First open one from the stick. If that's good then your new phone card might be faulty or possibly they're not all really .jpeg's.


----------



## Chocolatefrog (Feb 7, 2021)

The ones from the stick are fine, the card I'm transferring to is not in yet phone yet. What do you mean by not jpegs? They were all taken on the the old phone which was a samsung as well as the new one. Encountered this problem before with my tablet, transferring from older tablet to new. Never got it sorted.


----------



## Corday (Mar 3, 2010)

Please describe your method of transfer including commands.


----------



## Chocolatefrog (Feb 7, 2021)

Win 10, grab and drop.


----------



## Corday (Mar 3, 2010)

This might seem strange but are all devices either 32 or 64 bit? A mixture can cause this problem.


----------



## Chocolatefrog (Feb 7, 2021)

How do I find that out?

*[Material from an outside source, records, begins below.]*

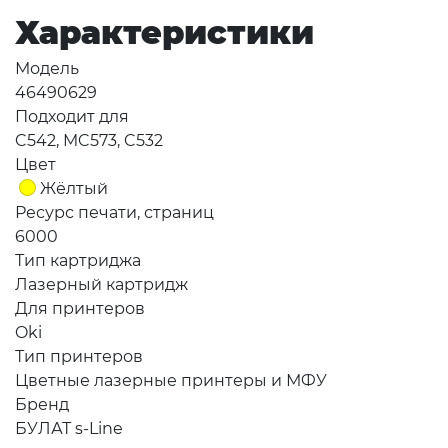
Характеристики
Модель
46490629
Подходит для
C542, MC573, C532
Цвет
Жёлтый
Ресурс печати, страниц
6000
Тип картриджа
Лазерный картридж
Для принтеров
Oki
Тип принтеров
Цветные лазерные принтеры и МФУ
Бренд
БУЛАТ s-Line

Put all the pics on the phone perfectly, transfered to mounted sd card, took a couple of hours and they were all stuffed up or unreadable.


----------



## Corday (Mar 3, 2010)

You can look up the specs for each. Chances are an old camera with a new computer or vice versa would cause the problem. Any other person reading this might want to know if Android, iPhone and some computer info.


----------



## Chocolatefrog (Feb 7, 2021)

I'm going from Samsung galaxy 5 to Samsung A21s.


----------



## Corday (Mar 3, 2010)

Had to really dig deep after finding the processor of each, it appears your old one was 32 bit, new one 64 bit. This possibly has caused the problem as others have encountered it. I wouldn't trust a 3rd party converter. I'd like other comments on this, but consider taking the whole mess into your computer HD or SSD and back out rather than using the USB stick.


----------



## oscer1 (Jan 27, 2010)

Hi if it was me I would just Not put the pictures on the memory card for new phone just transfer to a hard drive as a backup. Start fresh with pictures on new phone. if You have setup google photos with old phone you can view pictures that where taken from other devices.


----------



## Chocolatefrog (Feb 7, 2021)

Tried doing the onto PC and back out, same result. I can put the pics onto the phone internal memory but that kind of defeats the object. Think I'll leave them on the PC for now until I can figure it out. As I said I had the same problem with transferring from my old Samsung tablet to another so maybe it's a Samsung thing. Thanks for the help. J


----------